The approach that Ubicom favors, said Fotland, is what he calls a programmable-software system-on-chip technology. The idea is to keep the basic microcontroller as lean and mean as possible and throw all of the available process technologies at driving up the clock rate rather than the chip density. The result, he said, is sufficient CPU overhead to decode in software virtually any Internet-edge protocol, while performing the other necessary control functions and while handling the incoming packets at wire speed.
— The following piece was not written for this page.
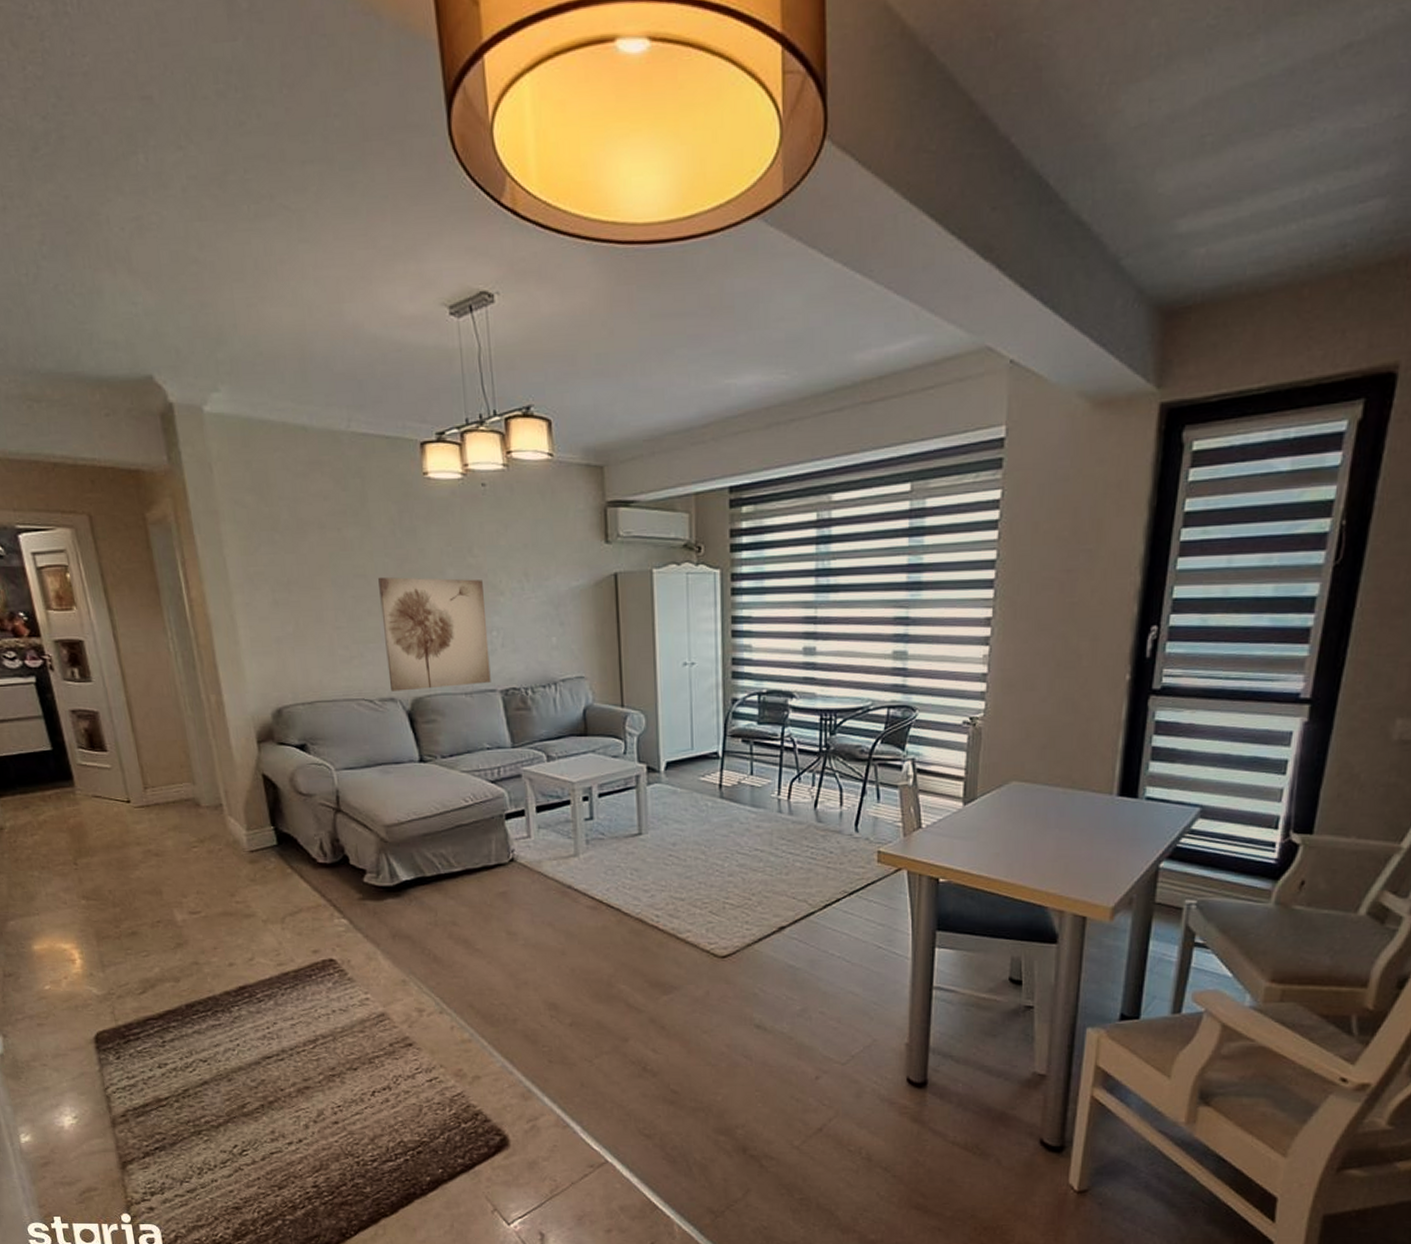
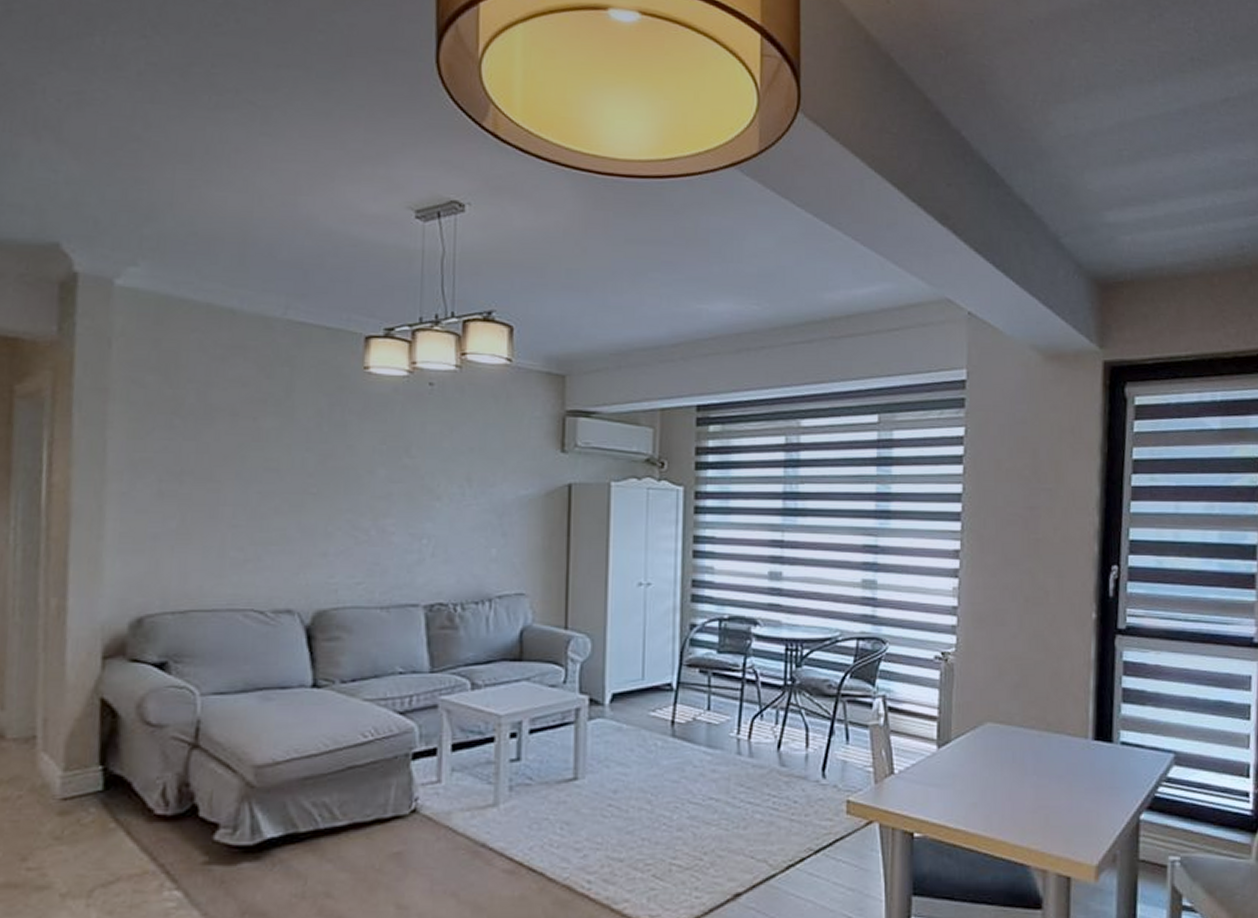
wall art: present [378,577,491,692] -> none [288,472,418,602]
Other microcontroller vendors are looking at options that leverage new system-on-chip design methodologies to allow them, with their customers, to develop the solution most appropriate to the application. More recently, there is a trend toward the use of programmable-logic and microcontroller combinations, in effect yielding programmable systems-on-chip.
Philips Semiconductors (San Jose), for example, is moving to a highly flexible SoC design methodology. In their exclusive online article, Ata Khan, director of innovation for the microcontroller business at Philips, and Clive Watts, CPU product manager at ARM Ltd. (Cambridge, U.K.), explain that Philips' strategy is built around its new 0.18-micron CMOS process to ensure sufficiently high integration to build a true 32-bit microcontroller around a standard ARM7TDMI-S core. The approach has ample room for all the necessary customer-specific peripheral functions and has sufficient on-chip memory to support more than a nominal portion of the processor's 16 Mbytes of theoretical direct memory access.
Hoping to convince embedded-microcontroller designers that PLD/MCU and PLD/MPU combinations provide even more opportunities for reconfigurability, companies such as Altera Corp. and Xilinx Inc. are promoting system-on-programmable-circuit (SoPC) schemes.
Whatever the approach, the combination of technologies is making remote diagnostics, debugging and replacement of software code and hardware functionality a reality. This can be implemented on an incremental, catch-as-catch-can basis or in a more structured approach, writes contributor Stephen Kingsley-Jones, vice president of engineering at Blue Iguana Systems Inc. (Sunnyvale, Calif.)."It will require a sophisticated Web- and Internet- based remote-device management infrastructure to coordinate the care and feeding of literally millions of microcontrollers that in the future will all be network-connected to some degree or other," he says.